5. Het laatste knelpunt dat de ABRvS signaleert is dat in de depositiebank ook saldo is opgenomen van bedrijven die weliswaar nog over een milieuvergunning beschikten, maar geen veebestand meer hadden (of andere, relevante activiteiten verrichtten) ten tijde van de intrekking van de vergunning. Feitelijk kan een dergelijk bedrijf dan geen depositie meer veroorzaken, hetgeen tot de vraag leidt of het wel logisch is dat saldering met de depositierechten van dit bedrijf plaatsvindt. Immers, weliswaar treedt er dan, na saldering, wellicht op papier geen toename van depositie op, feitelijk is dat wel het geval. Uit eerdere jurisprudentie van de ABRvS kan al worden afgeleid dat niet de feitelijke maar juist de vergunde situatie bepalend is (zie ook ABRvS 31 maart 2010, ECLI:NL:RVS:2010:BL9656). In de onderhavige uitspraak voegt de ABRvS daar nog aan toe dat saldering inderdaad kan plaatsvinden bij een activiteit die fysiek niet meer wordt verricht en dus feitelijk niet meer aanwezig is, mits deze activiteit weer kan plaatsvinden zonder dat hiervoor een NB-wetvergunning op grond van artikel 19d lid 1 NB-wet 1998 voor projecten vereist is. Dat is bijvoorbeeld het geval indien er geen fysieke uitbreiding van een veehouderij plaatsvindt. Immers, alleen bij fysieke ingrepen in het milieu is sprake van een project in de zin van artikel 19d lid 1 NB-wet 1998 (ABRvS 27 december 2012, TBR 2012/57) en is dus mogelijk een vergunning voor projecten nodig. Opmerkelijk is echter wel dat het opnieuw in gebruik nemen van een stal – door het simpelweg plaatsen van vee in deze stal – mogelijk wel kan worden gekwalificeerd als ‘andere handeling’ in de zin van artikel 19d lid 1 NB-wet 1998, waarvoor wel een vergunning vereist kan zijn. Uit de uitspraak blijkt niet duidelijk of de ABRvS bewust de beperking tot projecten heeft aangebracht, of dat ook nog relevant is of een artikel 19d lid 1 NB-wetvergunning voor andere handelingen vereist is. Nu ‘andere handelingen’ met mogelijk significant negatieve effecten echter niet op grond van de Habitatrichtlijn aan een voorafgaande toestemming hoeven te worden onderworpen, zou het overigens logisch zijn dat bij de vraag of gesaldeerd kan worden met een beëindigde activiteit, inderdaad bewust is gesteld dat saldering alleen mogelijk is indien niet een projectartikel 19d lid 1 NB-wetvergunning is vereist.

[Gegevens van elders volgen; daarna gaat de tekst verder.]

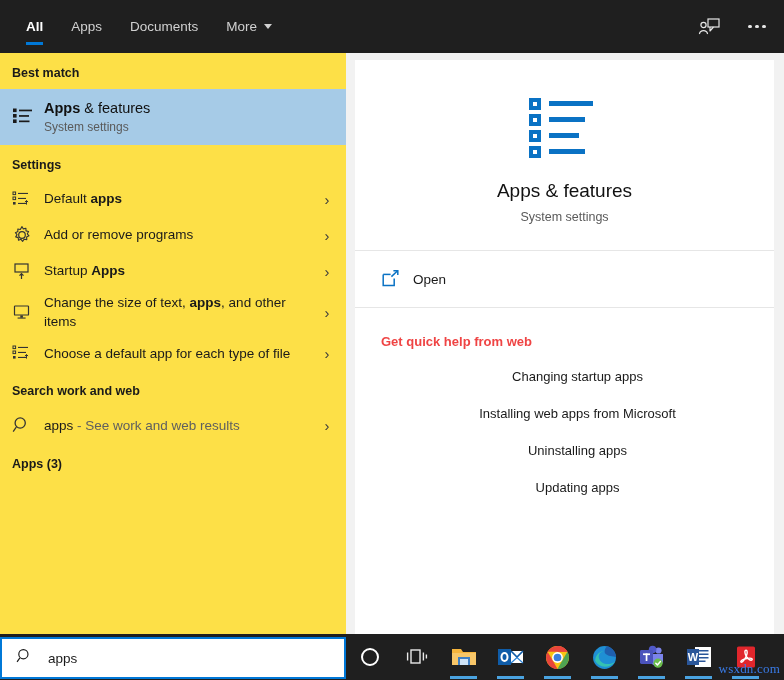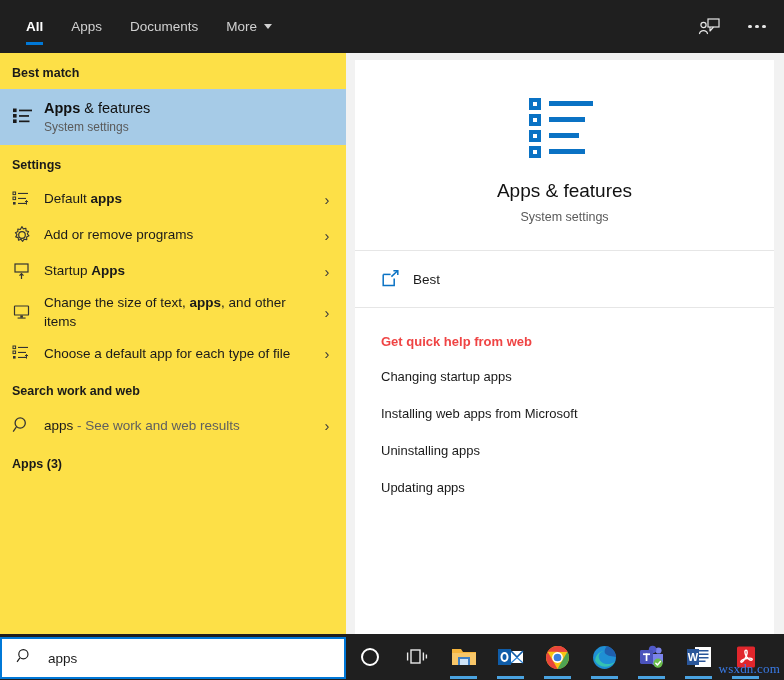--- a/index.html
+++ b/index.html
@@ -80,21 +80,21 @@
   .prev-title { font-size: 19px; color: #111; margin-bottom: 8px; }
   .prev-sub { font-size: 12.5px; color: #5a5a5a; }
   .divider { height: 1px; background: #e6e6e6; margin: 0; }
   .action {
     display: flex; align-items: center; height: 56px; padding-left: 26px; cursor: default;
   }
   .action .aico { width: 32px; display: flex; align-items: center; }
   .action .alabel { font-size: 13.5px; color: #1a1a1a; }
   .help { padding: 26px 0 0 26px; }
   .help-head { font-size: 13px; font-weight: bold; color: #ef4444; margin-bottom: 20px; }
-  .help-link { font-size: 13px; color: #1a1a1a; margin-bottom: 22px; cursor: default; }
+  .help-link { font-size: 13px; color: #1a1a1a; margin-bottom: 22px; cursor: default; text-align: center; }
 
   
   .taskbar {
     position: absolute; left: 0; bottom: 0; width: 784px; height: 46px;
     background: #1f1f1f; display: flex; align-items: center;
   }
   .searchbox {
     position: absolute; left: 0; bottom: 1px; width: 346px; height: 42px;
     background: #ffffff; border: 2px solid #0078d7;
     display: flex; align-items: center; padding-left: 14px;
@@ -288,21 +288,21 @@
 
     <div class="action">
       <div class="aico">
         <svg width="20" height="20" viewBox="0 0 20 20">
           <path d="M2.2 5.4 L2.2 16.4 L13.2 16.4 L13.2 9.6" fill="none" stroke="#0a72c4" stroke-width="1.5"></path>
           <path d="M2.2 5.4 L9.6 5.4" fill="none" stroke="#0a72c4" stroke-width="1.5"></path>
           <path d="M10.4 7.6 L16.6 1.8" fill="none" stroke="#0a72c4" stroke-width="1.5"></path>
           <path d="M12.4 1.8 L16.8 1.8 L16.8 6.1" fill="none" stroke="#0a72c4" stroke-width="1.5"></path>
         </svg>
       </div>
-      <div class="alabel">Best</div>
+      <div class="alabel">Open</div>
     </div>
 
     <div class="divider"></div>
 
     <div class="help">
       <div class="help-head">Get quick help from web</div>
       <div class="help-link">Changing startup apps</div>
       <div class="help-link">Installing web apps from Microsoft</div>
       <div class="help-link">Uninstalling apps</div>
       <div class="help-link">Updating apps</div>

6. Vanwege deze drie knelpunten kan saldering via de depositiebank niet plaatsvinden. Lang werd op deze uitspraak gewacht; het resultaat stemt echter niet positief. De uitspraak laat nog weer eens zien dat de praktijk roept om een PAS – maar uiteraard alleen een PAS die de toetsing van de ABRvS kan doorstaan!